July 28, 2017
What Do Israeli Arabs Want?
By Dore FeithThe successes and grievances of Israel's Arab citizens are a story of considerable interest, especially in the aftermath of the Temple Mount murders committed by three of their own.
When three terrorists killed two Israeli policemen on Jerusalem’s Temple Mount on July 14, thereby precipitating a chain of further Arab violence that has not yet abated, what shook Israelis was not just the fact that the crime was committed at Judaism’s holiest site; it was that it originated within Israel’s pre-1967 borders and was committed by Israeli citizens. The murderers were residents of Umm al-Fahm, Israel’s third largest Arab city. No wall or checkpoint separates its residents from the rest of the country; yet it is a base for Islamist anti-Zionist politics.
For six weeks last summer, I lived ten minutes by car from Umm al-Fahm, at the intersection of Israel’s Arab and Jewish societies. While studying Arabic at Givat Haviva, an institute promoting Arab-Jewish reconciliation, I traveled to villages and towns in the so-called Triangle, the area in whose three corners sit the towns of Umm al-Fahm, Baqa al-Garbiya, and Taibe, and that cumulatively is home to the largest concentration of Arab Israelis.
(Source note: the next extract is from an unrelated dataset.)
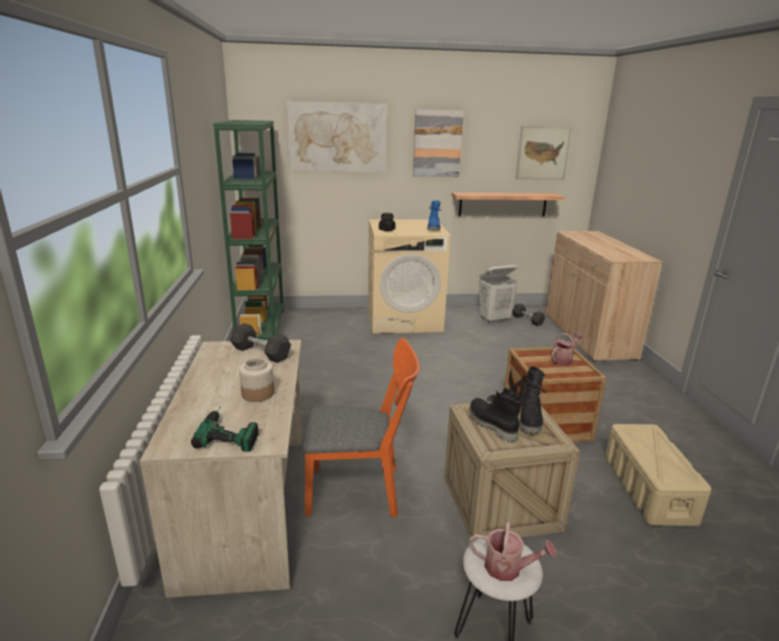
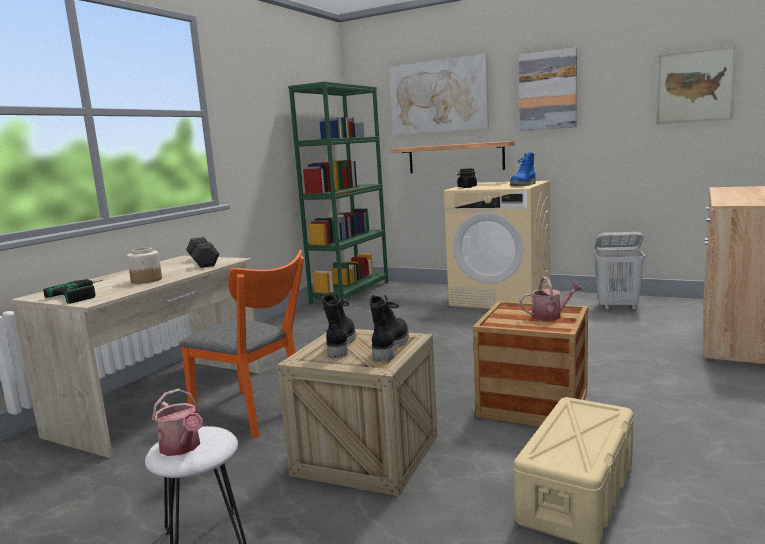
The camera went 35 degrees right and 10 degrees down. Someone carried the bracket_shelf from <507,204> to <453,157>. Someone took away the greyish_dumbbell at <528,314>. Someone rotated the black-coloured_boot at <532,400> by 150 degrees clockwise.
At the bus stops of Wadi Ara, in the heart of the Triangle, Jews and Arabs mix daily. In the shopping center of Pardes Hanna, the region’s main Jewish town, one is as likely to hear Arabic as Hebrew. Jews also frequent Arab-owned stores in Baqa al-Garbiya and Barta’a, where Hebrew signs testify to intercommunal commerce.
Foreign journalists usually focus on the West Bank and Gaza, so Israeli Arabs tend to be overshadowed. But their successes and their grievances, the nature of their interactions with Israeli Jews, and their position as citizens tugged by conflicting emotions, make up a story of considerable interest, with a message of particular relevance as, in the aftermath of murders committed by three of their own, their Palestinian cousins have violently rioted over metal detectors at the Temple Mount.